For most it comes down to cost, and as someone who has spent the last couple years looking at and speaking about poverty I can hardly gripe at someone who feels £10 is a lot of money.

But here’s a thought, how long will the acrylic jumper last? It’s designed for one season, and recently I’ve found myself sewing up seams for a neighbour who’s a bit partial to cheap clothing. Thankfully my neighbour has me next door who doesn’t mind sewing up a sweater seam (it’s always the seams). But for those who don’t live near by you could be paying another £10 to get that repair done.

Then there’s the concience cost, as a person who’s experienced poverty I don’t like the idea that I’m climbing out of the pit by standing on the shoulders of someone else. You couldn’t even buy the acrylic wool to make a jumper for under a tenner, so somewhere, something is being cut.

Actually, how many sweaters do you need? I don’t have any, I have a couple hoodies, still being a bit of a tomboy I guess. I’d like one, but I just haven’t found the one I want yet. Yep, I’d like one. Not a cupboard full, just one. I’d rather save and buy one perfect jumper than pay for a sweater every few months that will get thinner with every wash, isn’t insulated, so not warm in winter (which defies the point of one) and will last for a few years at least.

Eribe sell hand knitted items, yep hand knitted, by Scottish knitters. A bit like the shreddies knitting nanas, but real. I like machine knitting (most of my degree seems to be on machine knitting) but there’s no comparison to a hand knitted jumper.

I was in a class at Uni last year talking to a tutor about quality. I’m assuming the tutor isn’t a wool worker because she asked why I wouldn’t consider acrylic as a quality yarn. I gave no answer, where would I begin?
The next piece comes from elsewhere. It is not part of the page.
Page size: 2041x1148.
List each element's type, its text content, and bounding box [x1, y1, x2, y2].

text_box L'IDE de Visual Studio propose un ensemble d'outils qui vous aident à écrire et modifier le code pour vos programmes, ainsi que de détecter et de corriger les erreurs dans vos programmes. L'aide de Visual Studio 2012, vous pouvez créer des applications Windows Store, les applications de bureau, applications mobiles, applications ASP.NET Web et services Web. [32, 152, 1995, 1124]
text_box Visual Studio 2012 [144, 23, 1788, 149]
Wool is a hollow fibre, which traps air keeping you warm. It has an amazing abilies listed in great detail on the Woolmark page. Words like Natural, warm and cool, odourfree, biodegradable, stain-resistant, static-resistant, breathable, soft and renewable all come to mind.

You can have your £10 acrylic, that is man-made, doesn’t wick sweat away, doesn’t keep you warm… in other words doesn’t do the job a sweater is made to do. Or you can invest in a traditionally made, pure wool, UK made jumper that will last far longer than a one season fad.

But here’s the other reason to consider jumping from the cheap side. Tradition.

I’ve been considering my jumper for a while (I spent less time choosing my tattoo) I want a gansey sweater, you can get these knitted for you in Whitby for a reasonable cost. Y’see, my dad’s family were fishermen, and a gansey becomes a link to my heritage.

The patterns on ganseys and arans were local to the place you came from, and I want to choose a pattern that links my family and me. I want a heritage sweater that says I’m from fishermen stock, I have salmon fishing in my blood, but I also come from a Christian family, so I want to include a pattern that recognises that part of my life. That’s what these patterns did, they told stories.

I want my jumper to be more than “that’s what we’re wearing in 2015” but a story of a family, a heritage. Suddenly £175 doesn’t seem all that much (and lets be honest, a tattoo often costs much more).

Of course, for those who still think the price is far too high, you can always take up knitting and make your own. That’s what I might end up doing, I’ve been spinning a lot of Bluefaced Leicester recently in a blend of natural sheep colours.